Une nouvelle pathologie, l'hypersarkomanie
Daniel Schneidermann - - Le matinaute - 48 commentaires Télécharger la videoTélécharger la version audio
Thomas Thévenoud restera peut-être dans l'histoire comme le patient zéro (et le découvreur) d'une nouvelle maladie : la phobie administrative.
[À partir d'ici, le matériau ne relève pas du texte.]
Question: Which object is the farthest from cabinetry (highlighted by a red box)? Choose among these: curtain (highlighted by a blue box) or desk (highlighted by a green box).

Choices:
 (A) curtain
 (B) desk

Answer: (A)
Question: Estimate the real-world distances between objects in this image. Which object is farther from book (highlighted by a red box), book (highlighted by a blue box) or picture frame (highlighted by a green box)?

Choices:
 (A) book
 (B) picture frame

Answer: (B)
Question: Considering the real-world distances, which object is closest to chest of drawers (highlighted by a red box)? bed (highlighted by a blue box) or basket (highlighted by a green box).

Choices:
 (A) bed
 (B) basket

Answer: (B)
C'est Le Monde qui avance l'hypothèse, dans son magazine hebdomadaire, et dans un des articles les plus partagés du week-end, sur le site du quotidien (ce qui est certainement aussi le symptôome de quelque chose). Depuis l'affaire Thévenoud, parait-il, des réalisateurs, des éditeurs, des scénaristes, des écrivains, collent enfin un nom sur leurs réticences à payer leurs impôts et leurs PVs. Cette phobie a même donné un nouveau souffle à la profession de "concierge de luxe" (le gars qui vous organise vos vacances au bout du monde, et ouvre vos enveloppes à votre place). D'ailleurs, l'auteur du Que sais-je sur les phobies se propose de rajouter quelques lignes, dans la prochaine édition, sur la "phorophobie" (du grec phoros, tribut, impôt). Cette avancée médicale considérable est évidemment de nature à amener à reconsidérer le fameux "ras-le-bol fiscal", tel qu'il ressort de manchettes du Monde, ou d'émissions truquées de TF1 : c'est mé-di-cal !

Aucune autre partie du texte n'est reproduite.